Everyone agrees that certain sectors of society—energy, telecommunications, water supply—are critical infrastructures. But what about monuments and icons? Key industry buildings? Sports stadiums and other large gathering places?

More and more sectors are being included under the rubric of critical infrastructure, according to a review of presidential orders and directives, federal statutes, and government reports. For example, when President Clinton established the President’s Commission on Critical Infrastructure Protection (PCCIP), critical infrastructures explicitly included telecom, electric power, gas and oil, banking and finance, transportation, water supply, emergency services, and government continuity.

One month after the 9-11 attacks, President Bush signed two executive orders, which effectively expanded the definition of critical infrastructure to include information systems, facilities that use nuclear material, “special events of national significance,” and agriculture. The National Strategy for Homeland Security, issued in July 2002, added the chemical industry, the defense industrial base, and the postal and shipping sector.

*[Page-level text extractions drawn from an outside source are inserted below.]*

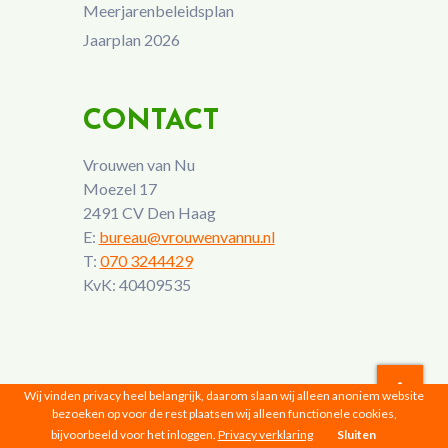
Meerjarenbeleidsplan
Jaarplan 2026
CONTACT
Vrouwen van Nu
Moezel 17
2491 CV Den Haag
E:
bureau@vrouwenvannu.nl
T:
070 3244429
KvK: 40409535
Wij vinden privacy heel belangrijk, daarom slaan wij alleen anoniem website
bezoeken op voor de rest plaatsen wij alleen functionele cookies,
Vrouwen van Nu © 2026 |
Privacyverklaring
bijvoorbeeld voor het inloggen.
Privacy verklaring
Sluiten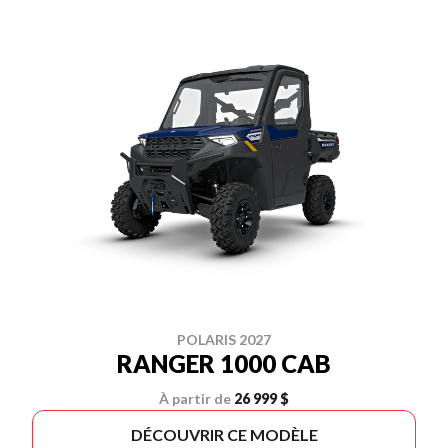
POLARIS 2027
RANGER 1000 CAB
À partir de
26 999 $
DÉCOUVRIR CE MODÈLE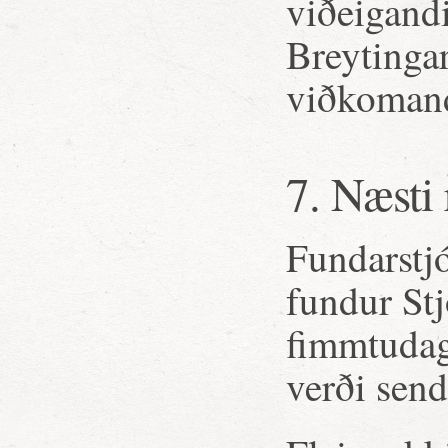
viðeigandi
Breytingar
viðkomand
7. Næsti
Fundarstjó
fundur Stj
fimmtudag
verði send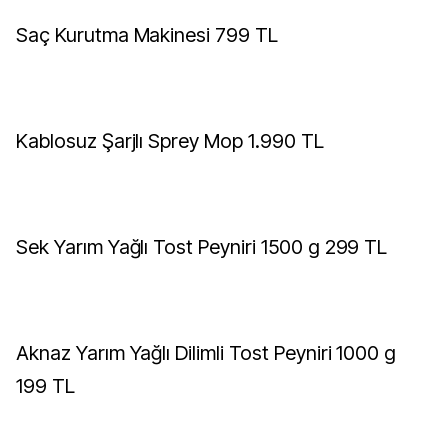
Saç Kurutma Makinesi 799 TL
Kablosuz Şarjlı Sprey Mop 1.990 TL
Sek Yarım Yağlı Tost Peyniri 1500 g 299 TL
Aknaz Yarım Yağlı Dilimli Tost Peyniri 1000 g
199 TL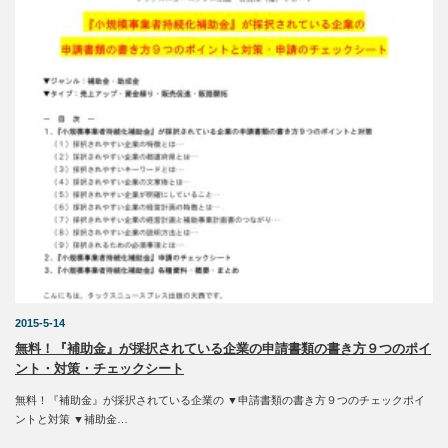
2015-5-14
無料！『補助金』が採択されている企業の申請書類の書き方９つのポイ
ント・対策・チェックシート
無料！『補助金』が採択されている企業の ▼申請書類の書き方９つのチェックポイ
ントと対策 ▼補助金…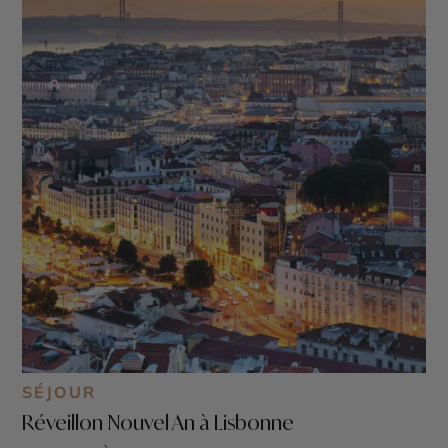
SÉJOUR
Réveillon Nouvel An à Lisbonne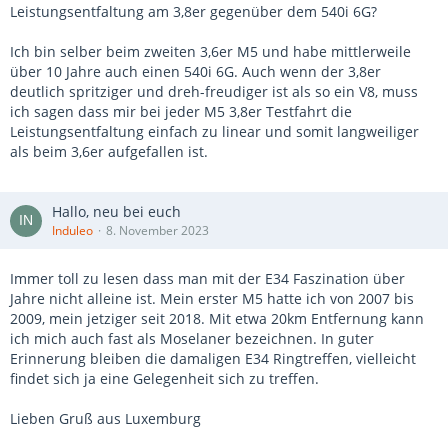
Leistungsentfaltung am 3,8er gegenüber dem 540i 6G?
Ich bin selber beim zweiten 3,6er M5 und habe mittlerweile
über 10 Jahre auch einen 540i 6G. Auch wenn der 3,8er
deutlich spritziger und dreh-freudiger ist als so ein V8, muss
ich sagen dass mir bei jeder M5 3,8er Testfahrt die
Leistungsentfaltung einfach zu linear und somit langweiliger
als beim 3,6er aufgefallen ist.
Hallo, neu bei euch
Induleo
8. November 2023
Immer toll zu lesen dass man mit der E34 Faszination über
Jahre nicht alleine ist. Mein erster M5 hatte ich von 2007 bis
2009, mein jetziger seit 2018. Mit etwa 20km Entfernung kann
ich mich auch fast als Moselaner bezeichnen. In guter
Erinnerung bleiben die damaligen E34 Ringtreffen, vielleicht
findet sich ja eine Gelegenheit sich zu treffen.
Lieben Gruß aus Luxemburg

More recently, the National Strategy for the Physical Protection of Critical Infrastructures and Key Assets (Physical Protection Strategy), which was released in February 2003, identified “key assets” not listed as critical infrastructure: national monuments, symbols, and icons; facilities that represent U.S. economic or technical preeminence, such as dams and nuclear power plants; and large gathering sites, such as shopping malls, office buildings, or stadiums.

The list of critical infrastructures will likely continue to evolve, and that is likely to stretch security funds thinner and thinner, according to John Moteff and Paul Parfomak, who address this concern in a Congressional Research Service (CRS) paper on that topic. Moreover, they note, private owners of infrastructure “need clear and stable definitions of asset criticality so they will know exactly what assets to protect, and how well to protect them.”

The answer to this problem may be that not every element of a critical infrastructure need itself be considered critical. President Bush’s Physical Protection Strategy says as much: The document urges the creation of “a comprehensive, prioritized assessment of facilities, systems, and functions of national-level criticality” and that preparedness be monitored across the various infrastructure sectors.